Patient cohort
During a two-year period (2018-2019), 162 patients with a clinically suspected genetic condition were referred to our laboratory for WES. The cohort comprised of 57 children <5 years old (35.2%), 74 adolescents (5-18 years) (45.7%) and 31 adults (19.1%). Males (n=83) and females (n=79) were equally represented and within all age groups. The primary reasons for referral, included neurodevelopmental abnormalities (developmental delay, intellectual disability, growth deficiency etc.) and concerned 47 cases (29%). Twenty-nine cases (18%) were referred for skeletal & connective tissue abnormalities, and 24 cases (15%) for congenital anomalies/syndromic features (Figure 1). The remaining 62 cases were referred for various reasons as presented in Figure 1 where “others” comprise of patients with endocrine, immune, sex or hematological abnormalities and a germline tumor case. Nine (out of 162) patients had a negative result with array-CGH analysis prior to WES.
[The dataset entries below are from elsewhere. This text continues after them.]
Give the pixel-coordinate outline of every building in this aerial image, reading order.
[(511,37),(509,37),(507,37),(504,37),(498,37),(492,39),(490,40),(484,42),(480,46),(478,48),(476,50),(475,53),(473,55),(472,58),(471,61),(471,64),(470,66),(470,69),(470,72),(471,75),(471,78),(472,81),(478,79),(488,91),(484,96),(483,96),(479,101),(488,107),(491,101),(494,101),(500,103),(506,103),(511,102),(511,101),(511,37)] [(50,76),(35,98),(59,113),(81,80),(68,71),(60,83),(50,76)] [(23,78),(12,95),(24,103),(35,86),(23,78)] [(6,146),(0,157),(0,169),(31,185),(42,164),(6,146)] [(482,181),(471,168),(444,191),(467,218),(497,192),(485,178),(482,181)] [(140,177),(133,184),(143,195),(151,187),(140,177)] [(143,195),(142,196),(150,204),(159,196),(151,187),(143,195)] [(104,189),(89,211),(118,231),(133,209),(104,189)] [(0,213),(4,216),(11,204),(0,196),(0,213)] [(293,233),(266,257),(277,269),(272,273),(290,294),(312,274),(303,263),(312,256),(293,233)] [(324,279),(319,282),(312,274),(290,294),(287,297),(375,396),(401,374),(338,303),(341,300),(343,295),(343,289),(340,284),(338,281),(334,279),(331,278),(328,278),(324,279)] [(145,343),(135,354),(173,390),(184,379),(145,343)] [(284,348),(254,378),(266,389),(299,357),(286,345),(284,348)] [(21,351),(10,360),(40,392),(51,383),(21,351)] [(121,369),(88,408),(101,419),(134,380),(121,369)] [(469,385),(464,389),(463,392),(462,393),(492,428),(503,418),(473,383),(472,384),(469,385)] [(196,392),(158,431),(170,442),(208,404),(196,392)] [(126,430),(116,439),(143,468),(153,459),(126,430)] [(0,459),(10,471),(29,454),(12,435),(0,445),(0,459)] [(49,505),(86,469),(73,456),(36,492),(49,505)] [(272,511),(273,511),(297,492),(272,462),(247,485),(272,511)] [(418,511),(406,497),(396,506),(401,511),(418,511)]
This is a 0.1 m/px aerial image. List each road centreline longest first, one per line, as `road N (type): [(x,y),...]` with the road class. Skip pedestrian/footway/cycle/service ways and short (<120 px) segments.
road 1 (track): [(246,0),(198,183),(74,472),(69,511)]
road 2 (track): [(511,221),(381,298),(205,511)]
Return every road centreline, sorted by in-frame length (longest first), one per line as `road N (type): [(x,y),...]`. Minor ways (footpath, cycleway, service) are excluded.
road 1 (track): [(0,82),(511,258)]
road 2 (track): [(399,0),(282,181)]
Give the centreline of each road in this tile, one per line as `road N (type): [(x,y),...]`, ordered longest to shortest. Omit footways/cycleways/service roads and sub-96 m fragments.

In Greece, the cost of WES is not reimbursed by the Greek National Health System or private insurance companies. To minimize the expense for the patients and their families, WES was offered only for the probands, followed by targeted Sanger sequencing of parental/familial samples as and when appropriate for the evaluation of family segregation for likely pathogenic and causative variants.
Written informed consent prior to all tests were provided by the patients and/or their parents/legal guardians after extensive clinical evaluation and counseling by relevant medical specialists (Clinical Geneticists, Pediatricians, Neurologists, Cardiologists and others). All samples were given a unique patient code and all data was processed and stored according to the guidelines of the General Data Protection Regulation (GDPR).